Molti episodi del· «· viaggio » si prestano a interpretazioni (ma lo stesso si potrebbe dire di varie altre vicende narrate da Verne, a cominciare da quella descritta in Dalla Terra alla Luna) simboliche. Il « centro della terra » rappresenta l’intimità più profonda della madre o della donna; il vulcano centrale, per cui i tre discendono, è simbolo della vagina; il labirinto è l’interno del corpo femminile; rimanere senz’acqua ripete la paura di restar privi dell’alimento materno; il mare sotterraneo è il liquido amniotico… ecc. ecc. Da ultimo, Axel appare trasformato: prende iniziative, è pieno di ardimento e di slancio, fa saltare per aria una enorme ostruzione rocciosa… A questo punto, la vicenda diventa una tipica fantasia di nascita. Forze espulsive violente immettono nel mondo e restituiscono alla realtà un Axel letteralmente rinato, che viene a trovarsi – dalle brume nordiche e dal « gelo » anche affettivo da cui era partito – in una terra tiepida in cui abbondano cibo, frutti ed acqua. E’ diventato ormai un vero uomo, che può pertanto avvicinare sessualmente, e sposare, la donna che prima osava appena sfiorare con lo sguardo. Si sente eroe, ed è perciò l’eguale del « padre » Lidenbrock, di cui condivide la fortuna e la gloria…
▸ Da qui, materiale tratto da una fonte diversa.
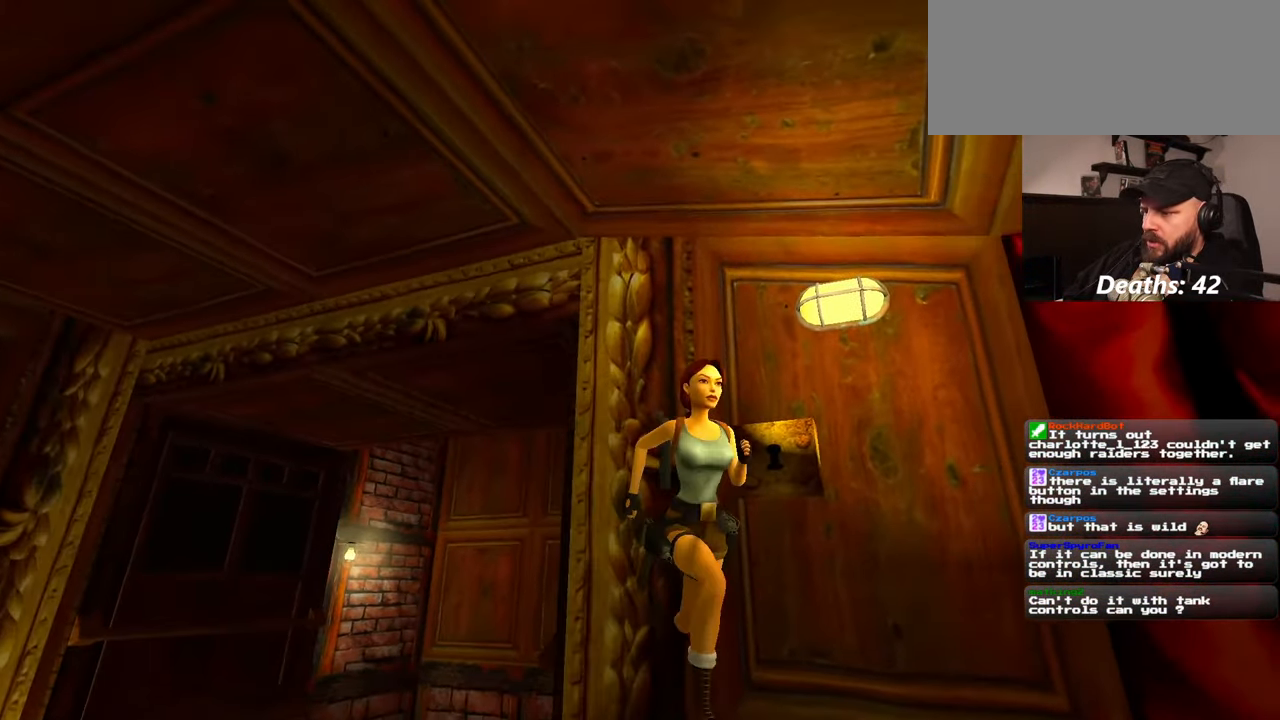
{"buttons": [], "left_stick": "down", "right_stick": "center", "events": [[17, "right_stick", "left"], [67, "left_stick", "down"], [167, "right_stick", "down-left"], [350, "right_stick", "center"]]}
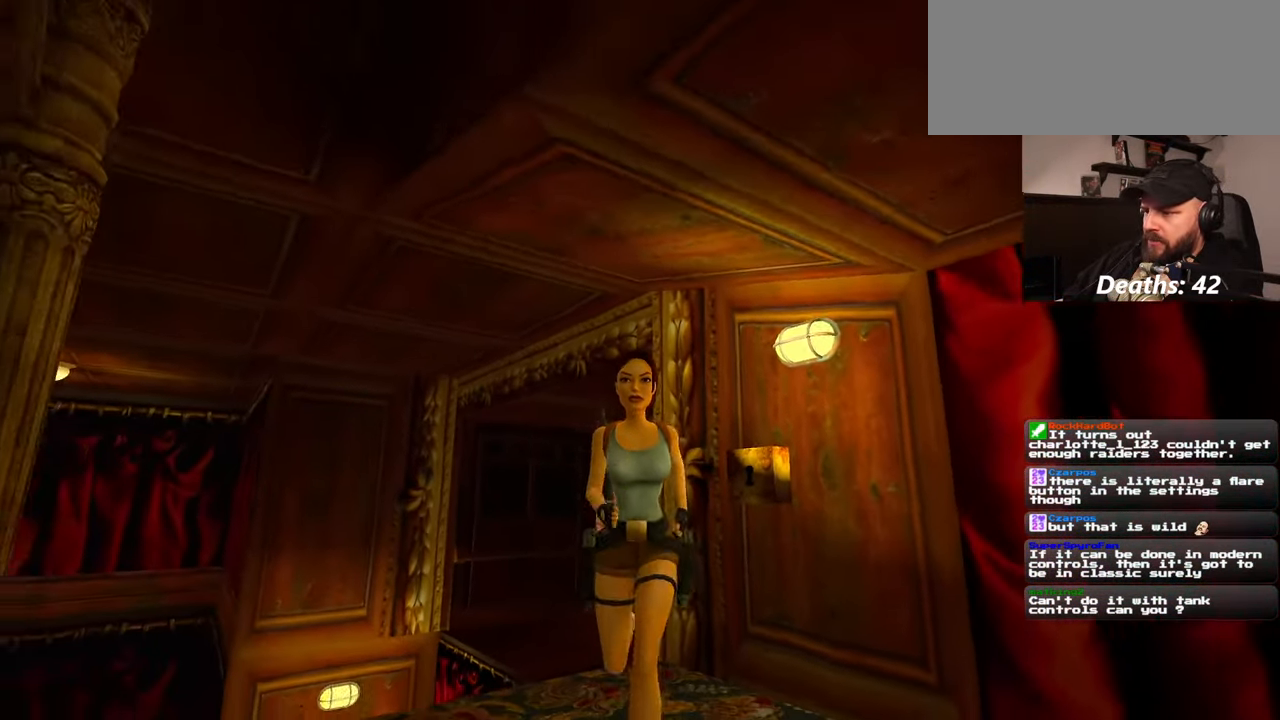
{"buttons": [], "left_stick": "center", "right_stick": "center", "events": [[67, "right_stick", "down"], [134, "left_stick", "center"], [250, "right_stick", "center"]]}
In questa fantastica esperienza c’è praticamente tutto quel che Verne avrebbe potuto sperimentare se, anziché esternalizzarla in un romanzo, avesse vissuto dall’interno la vicenda di Axel, prendendo coscienza dei suoi significati, e rielaborandola in prima persona. A questo punto qualcuno potrebbe dire che in tal caso avremmo avuto un Verne più sano, ma non l’autore dei Voyages extraordinaires. Noi siamo d’altro parere, ma non è questo il momento, né il luogo di discutere il problema, tanto più che esso appare, se riferito a uno scrittore defunto, non molto più realistico di… una fantasia di Giulio Verne!